**EXERCISE BRIEF:** Copy out exactly the lines below that run from the one holding "nose: (1852, 891)" to the one holding "right eye: (291, 206)", keeping both of those lines and no others.

=== INPUT DATA ===

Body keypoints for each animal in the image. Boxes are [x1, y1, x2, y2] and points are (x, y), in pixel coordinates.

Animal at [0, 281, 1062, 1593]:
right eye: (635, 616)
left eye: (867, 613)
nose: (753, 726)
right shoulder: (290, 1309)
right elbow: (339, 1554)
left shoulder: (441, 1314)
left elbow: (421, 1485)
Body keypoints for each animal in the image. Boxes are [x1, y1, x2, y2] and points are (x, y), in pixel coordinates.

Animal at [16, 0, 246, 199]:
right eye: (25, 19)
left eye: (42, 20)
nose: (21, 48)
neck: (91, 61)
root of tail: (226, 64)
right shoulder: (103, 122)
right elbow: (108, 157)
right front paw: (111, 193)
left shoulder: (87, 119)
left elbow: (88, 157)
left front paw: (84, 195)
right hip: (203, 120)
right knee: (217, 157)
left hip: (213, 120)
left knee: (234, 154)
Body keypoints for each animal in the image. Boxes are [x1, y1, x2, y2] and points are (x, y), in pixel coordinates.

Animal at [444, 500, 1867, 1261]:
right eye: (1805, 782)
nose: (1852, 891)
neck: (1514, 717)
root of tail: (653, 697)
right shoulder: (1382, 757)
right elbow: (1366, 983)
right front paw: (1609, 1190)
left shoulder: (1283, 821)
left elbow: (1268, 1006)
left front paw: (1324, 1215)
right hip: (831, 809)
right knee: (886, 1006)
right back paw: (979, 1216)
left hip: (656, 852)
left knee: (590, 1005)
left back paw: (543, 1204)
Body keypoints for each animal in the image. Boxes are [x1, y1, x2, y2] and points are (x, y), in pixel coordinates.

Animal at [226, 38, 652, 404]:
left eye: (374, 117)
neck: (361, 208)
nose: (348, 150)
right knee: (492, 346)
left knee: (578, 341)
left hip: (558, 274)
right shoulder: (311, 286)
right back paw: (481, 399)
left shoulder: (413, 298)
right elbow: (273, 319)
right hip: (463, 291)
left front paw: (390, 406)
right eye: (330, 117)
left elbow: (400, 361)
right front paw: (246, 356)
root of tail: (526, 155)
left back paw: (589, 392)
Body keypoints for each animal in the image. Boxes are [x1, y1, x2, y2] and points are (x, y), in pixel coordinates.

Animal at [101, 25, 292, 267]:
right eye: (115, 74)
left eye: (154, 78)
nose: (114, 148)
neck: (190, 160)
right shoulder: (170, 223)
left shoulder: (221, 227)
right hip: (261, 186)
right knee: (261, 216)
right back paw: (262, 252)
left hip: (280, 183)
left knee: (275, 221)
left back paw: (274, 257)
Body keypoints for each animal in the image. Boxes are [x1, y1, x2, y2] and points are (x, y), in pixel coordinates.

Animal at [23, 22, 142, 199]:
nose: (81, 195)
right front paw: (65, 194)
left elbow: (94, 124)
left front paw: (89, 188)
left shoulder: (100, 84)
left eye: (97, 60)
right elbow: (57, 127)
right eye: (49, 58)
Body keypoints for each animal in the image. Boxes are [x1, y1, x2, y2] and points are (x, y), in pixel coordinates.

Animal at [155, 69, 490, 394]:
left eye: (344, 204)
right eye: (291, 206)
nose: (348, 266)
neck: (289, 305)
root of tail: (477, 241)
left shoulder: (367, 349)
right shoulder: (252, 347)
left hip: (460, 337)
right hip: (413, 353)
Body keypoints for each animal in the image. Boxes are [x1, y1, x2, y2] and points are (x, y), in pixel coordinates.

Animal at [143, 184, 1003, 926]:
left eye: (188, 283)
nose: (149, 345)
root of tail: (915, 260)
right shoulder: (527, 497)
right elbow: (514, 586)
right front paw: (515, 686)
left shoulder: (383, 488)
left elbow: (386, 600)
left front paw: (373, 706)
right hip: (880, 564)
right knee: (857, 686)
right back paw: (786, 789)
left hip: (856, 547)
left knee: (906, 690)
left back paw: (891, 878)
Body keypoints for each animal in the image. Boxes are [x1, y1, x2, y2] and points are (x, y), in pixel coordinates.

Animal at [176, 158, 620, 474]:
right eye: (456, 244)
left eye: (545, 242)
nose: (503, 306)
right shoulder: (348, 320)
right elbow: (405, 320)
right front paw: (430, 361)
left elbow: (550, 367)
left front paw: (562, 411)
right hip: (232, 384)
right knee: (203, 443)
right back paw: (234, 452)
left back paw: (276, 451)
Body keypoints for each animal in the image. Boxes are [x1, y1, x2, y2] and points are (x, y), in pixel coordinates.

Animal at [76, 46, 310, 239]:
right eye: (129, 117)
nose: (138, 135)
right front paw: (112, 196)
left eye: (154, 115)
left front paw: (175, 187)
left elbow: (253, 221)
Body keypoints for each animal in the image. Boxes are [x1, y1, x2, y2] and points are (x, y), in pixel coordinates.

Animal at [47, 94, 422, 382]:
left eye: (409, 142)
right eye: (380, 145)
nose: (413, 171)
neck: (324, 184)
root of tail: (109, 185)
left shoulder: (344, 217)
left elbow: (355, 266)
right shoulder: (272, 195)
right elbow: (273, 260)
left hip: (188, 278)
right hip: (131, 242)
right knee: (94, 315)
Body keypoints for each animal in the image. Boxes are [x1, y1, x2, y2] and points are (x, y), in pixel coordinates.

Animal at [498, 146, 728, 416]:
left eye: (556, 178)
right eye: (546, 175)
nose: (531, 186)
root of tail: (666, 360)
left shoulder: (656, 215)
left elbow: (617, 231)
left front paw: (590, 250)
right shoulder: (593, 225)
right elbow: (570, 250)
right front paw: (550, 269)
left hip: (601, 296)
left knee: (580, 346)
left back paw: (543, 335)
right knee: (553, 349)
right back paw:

===

**RESULT OF THIS TASK:**
nose: (1852, 891)
neck: (1514, 717)
root of tail: (653, 697)
right shoulder: (1382, 757)
right elbow: (1366, 983)
right front paw: (1609, 1190)
left shoulder: (1283, 821)
left elbow: (1268, 1006)
left front paw: (1324, 1215)
right hip: (831, 809)
right knee: (886, 1006)
right back paw: (979, 1216)
left hip: (656, 852)
left knee: (590, 1005)
left back paw: (543, 1204)
Body keypoints for each animal in the image. Boxes are [x1, y1, x2, y2] and points are (x, y), in pixel coordinates.

Animal at [226, 38, 652, 404]:
left eye: (374, 117)
neck: (361, 208)
nose: (348, 150)
right knee: (492, 346)
left knee: (578, 341)
left hip: (558, 274)
right shoulder: (311, 286)
right back paw: (481, 399)
left shoulder: (413, 298)
right elbow: (273, 319)
right hip: (463, 291)
left front paw: (390, 406)
right eye: (330, 117)
left elbow: (400, 361)
right front paw: (246, 356)
root of tail: (526, 155)
left back paw: (589, 392)
Body keypoints for each animal in the image. Boxes are [x1, y1, x2, y2] and points are (x, y), in pixel coordinates.

Animal at [101, 25, 292, 267]:
right eye: (115, 74)
left eye: (154, 78)
nose: (114, 148)
neck: (190, 160)
right shoulder: (170, 223)
left shoulder: (221, 227)
right hip: (261, 186)
right knee: (261, 216)
right back paw: (262, 252)
left hip: (280, 183)
left knee: (275, 221)
left back paw: (274, 257)
Body keypoints for each animal in the image. Boxes are [x1, y1, x2, y2] and points are (x, y), in pixel coordinates.

Animal at [23, 22, 142, 199]:
nose: (81, 195)
right front paw: (65, 194)
left elbow: (94, 124)
left front paw: (89, 188)
left shoulder: (100, 84)
left eye: (97, 60)
right elbow: (57, 127)
right eye: (49, 58)
Body keypoints for each animal in the image. Boxes are [x1, y1, x2, y2] and points are (x, y), in pixel coordinates.

Animal at [155, 69, 490, 394]:
left eye: (344, 204)
right eye: (291, 206)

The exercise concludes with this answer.